2017/1/31
NRQ『was here』
2015年度に1年間岡村詩野さんが主宰するOTOTOY音楽ライター講座に通っていました。講座での課題として書いたディスクレビューがいくつかあったのでブログ用に少し手直しをして掲載してみたいと思います!
文体がちょっとカッチリ目なのは、ミュージックマガジン誌にディスクレビューが掲載されるなら、という夢想の元に執筆したからです(笑)

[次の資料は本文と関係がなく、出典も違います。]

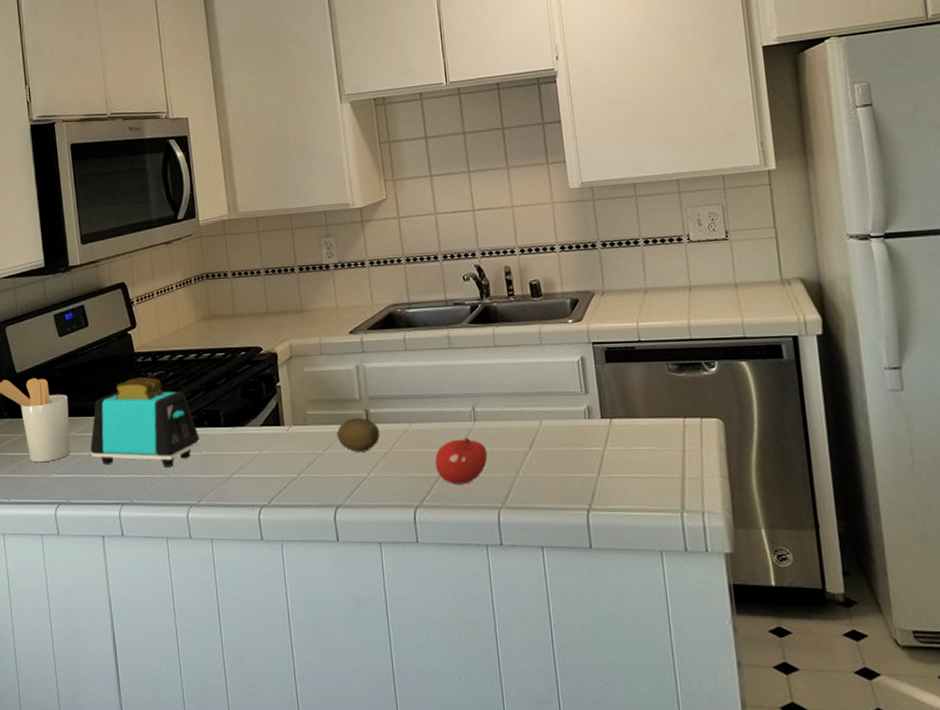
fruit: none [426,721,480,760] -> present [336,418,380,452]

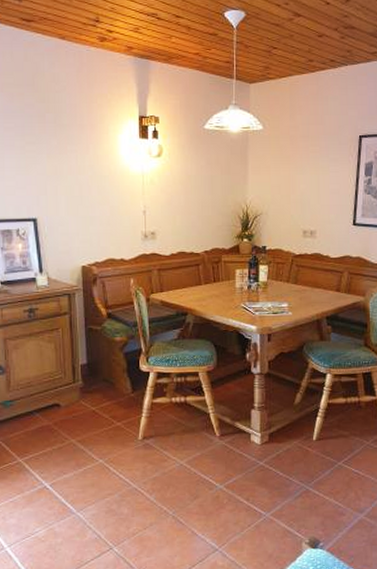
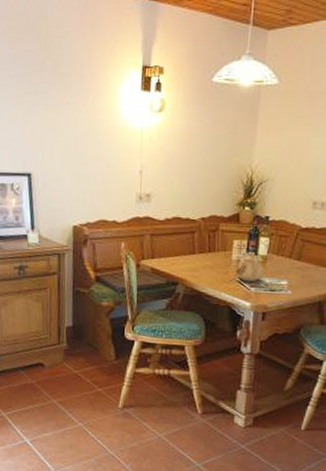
teapot: none [240,278,266,307] -> present [235,251,265,282]

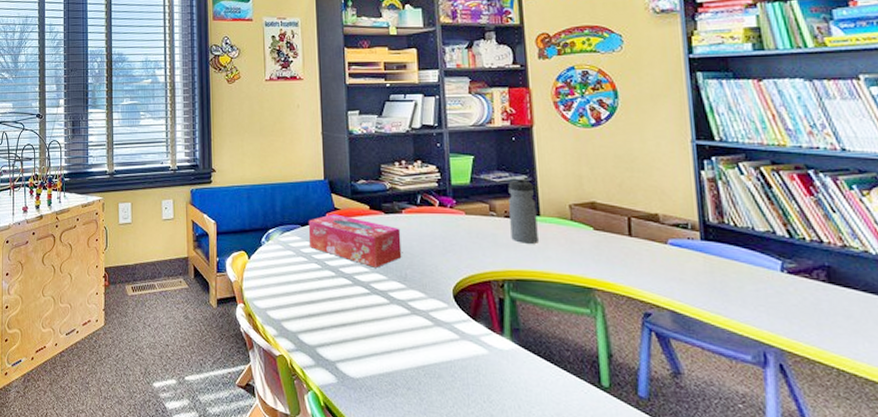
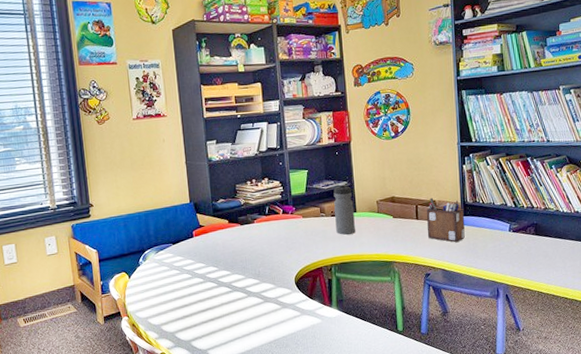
tissue box: present [308,214,402,268] -> none [178,230,255,270]
desk organizer: none [645,209,707,277] -> present [427,197,465,243]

第2弾はNRQ『was here』。NRBQに空目したことがきっかけでNRQを知ったという人は自分だけではないはず。充実の2ndを経てのこの3rdは傑作なんじゃないかなーと個人的に思っております。それではどーぞ。
データ
リリース | 2015年 |
---|---|
レーベル | P-VINE |
トラックリスト |
|
New Residential Quarters
2015年、東京という街に存在したことを証明するための『was here』が東京のルーツミュージックと呼ばれる日が来たってなんら不思議は無い。理路整然として街の色も歴史も浅い新興住宅地(New Residential Quarters)で奏でられるのは、古今東西のルーツミュージックを下敷きにしたインストゥルメンタルであった。その音楽性は新興住宅地に唐突に存在するファミリーレストランで中華料理を食べながら店内BGMのジャズを聴いているような無国籍感だ。バンドコンセプトが実に秀逸なNRQ通算3枚目のアルバム『was here』は、Town & CountryやTerminal4など室内楽的なアプローチを試みたシカゴ音響派を遠く過去に置き去りにしてしまうほど痛快なアルバムに仕上がった。
より聴き応えのある楽曲群
大きな躍進の要因はバンマス牧野琢磨の作家性が大きく花開いた結果であろう。過去作と比較して1曲1曲のアレンジがより練り上げられ、ギター・二胡・ベース・ドラムにホーンやクラリネットというバンド編成の面白さが前作よりも増している。そして、どの曲もメロディの骨格がより強固になり、ポピュラーミュージックが持つ普遍的な魅力を存分に感じさせてくれる。「東16字星」(サウンドクラウドで視聴可能)は曲中で様々な展開を見せつつも、ケイジャン音楽的な陽気さで疾走する踊れる1曲だ。この曲ではJAGATARAやMUTE BEATなどで活躍し数多のルーツミュージックに明るいエマーソン北村が鍵盤で参加しバンドのグルーブに彩りを与えている。「sui」は最初期の曲とのことで、1st収録「台湾のおじさん」のような大陸的な風情が漂う。VIDEOTAPEMUSICが手がけたMVも制作されている。「街の名」では中盤からのフォーキーなメロディが美しい。アルバムの最後を飾る「日の戯れ」ではスティールパンバンドのような軽快な演奏からゆったりとしたカリプソを経て、終盤で再び盛り上がりを見せる大団円的な展開が楽しい。
二胡の存在感
そしてNRQ結成メンバーである二胡奏者吉田悠樹の存在感の大きさは今作でも変わらない。過去には1st『オールド・ゴースト・タウン』での「ピロシキ」、2nd『のーまんずらんど』での「ボストーク」とロシア民謡を現代のオルタナティブで咀嚼したかのような楽曲を、ロック感あふれる二胡で表現してきた。今作は「slope」、「門番」と曲数こそ少ないものの、アルバムの中で重要な役割を果たしている。牧野琢磨がNRQにアメリカ大陸の大らかさをもたらせているのだとしたら、吉田悠樹の作家性はヨーロッパのストイックさだ。二人の音楽性の違いが作品に奥行きを与えている。
東京のルーツミュージック
あたかもNRQは世界中の音楽を飲み込み消化しているかのようだ。そして舞台は街の色も歴史も浅い新興住宅地。まだまだ飲め込める余地があるに違いない。未だ誰も聴いたことのない東京のルーツミュージックを次回作でも産みだしてくれるはずだ。